## DESCRIPTION OF THE TASK:
Exactly as they appear below, repeat the lines from the one with "hfov_deg: 3.8" through the one with "exposure_s: 1/400", and no others.
BEGIN
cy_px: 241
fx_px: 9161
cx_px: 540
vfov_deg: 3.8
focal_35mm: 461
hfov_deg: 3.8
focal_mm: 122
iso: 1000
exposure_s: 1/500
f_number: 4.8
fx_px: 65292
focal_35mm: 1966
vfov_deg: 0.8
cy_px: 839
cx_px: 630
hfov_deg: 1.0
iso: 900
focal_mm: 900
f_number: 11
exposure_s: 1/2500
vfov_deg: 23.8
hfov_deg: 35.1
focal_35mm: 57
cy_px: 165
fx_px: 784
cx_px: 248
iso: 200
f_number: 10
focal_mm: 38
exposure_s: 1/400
END
BEGIN
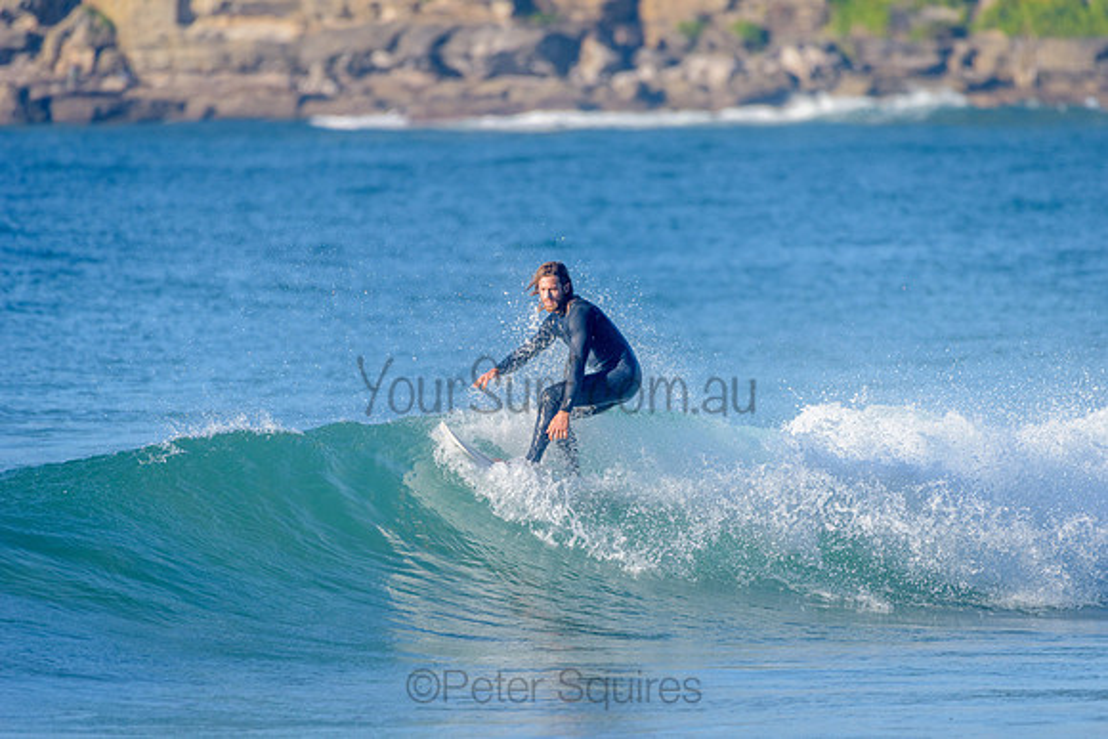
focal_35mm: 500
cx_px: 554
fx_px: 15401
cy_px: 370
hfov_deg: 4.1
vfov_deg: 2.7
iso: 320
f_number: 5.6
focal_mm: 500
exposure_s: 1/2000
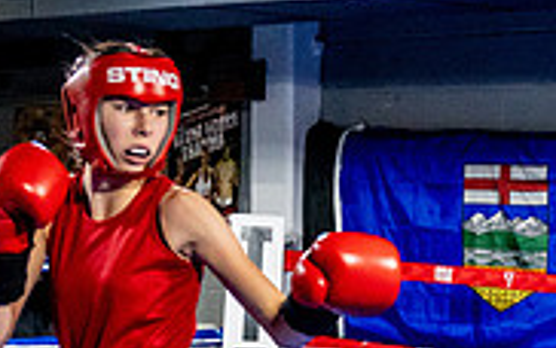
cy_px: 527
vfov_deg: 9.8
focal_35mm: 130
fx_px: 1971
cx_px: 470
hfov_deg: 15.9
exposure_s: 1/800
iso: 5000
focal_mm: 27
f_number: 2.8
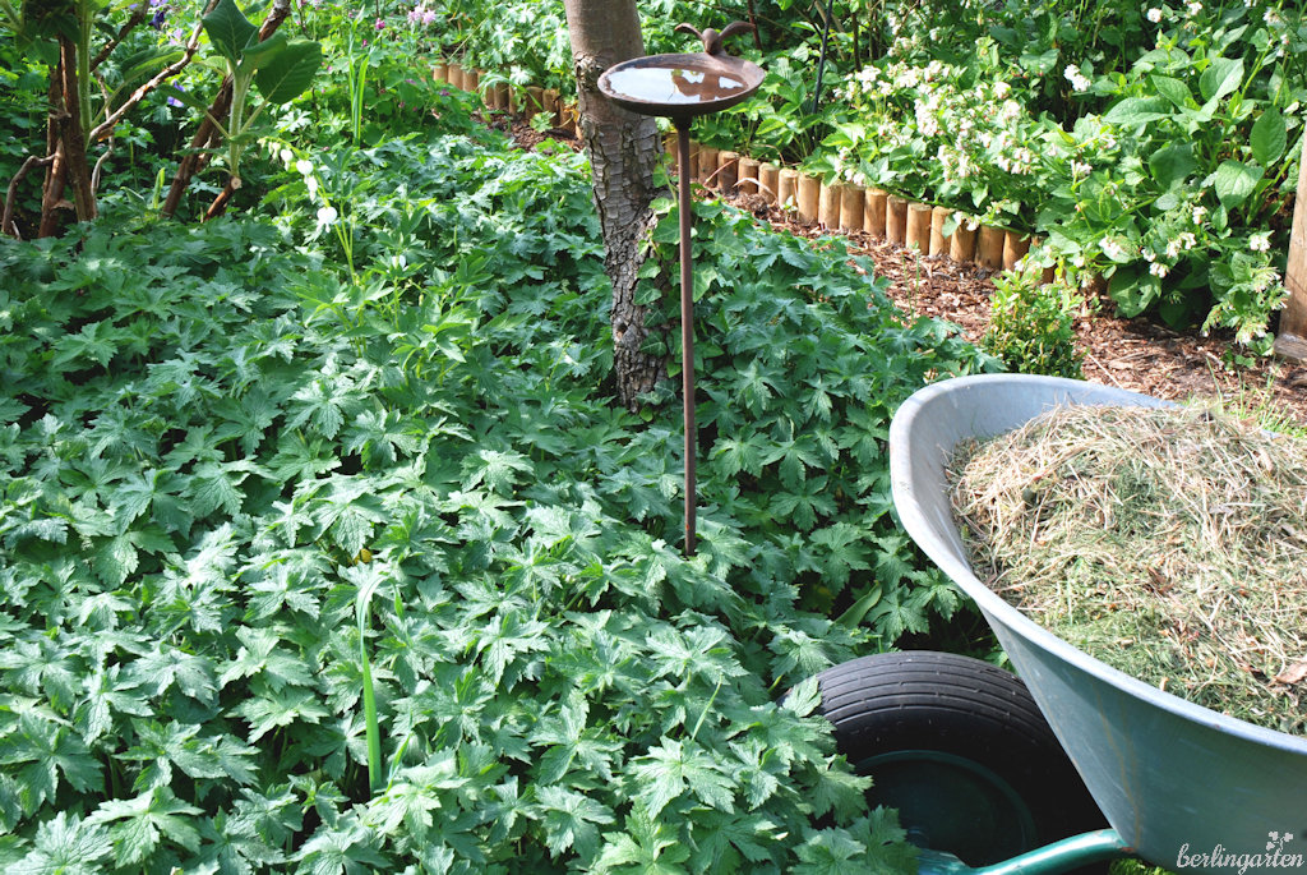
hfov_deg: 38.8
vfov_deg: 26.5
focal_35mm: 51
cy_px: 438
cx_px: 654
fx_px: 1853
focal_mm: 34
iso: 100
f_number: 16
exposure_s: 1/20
END
## ANSWER TO THE EXERCISE:
hfov_deg: 3.8
focal_mm: 122
iso: 1000
exposure_s: 1/500
f_number: 4.8
fx_px: 65292
focal_35mm: 1966
vfov_deg: 0.8
cy_px: 839
cx_px: 630
hfov_deg: 1.0
iso: 900
focal_mm: 900
f_number: 11
exposure_s: 1/2500
vfov_deg: 23.8
hfov_deg: 35.1
focal_35mm: 57
cy_px: 165
fx_px: 784
cx_px: 248
iso: 200
f_number: 10
focal_mm: 38
exposure_s: 1/400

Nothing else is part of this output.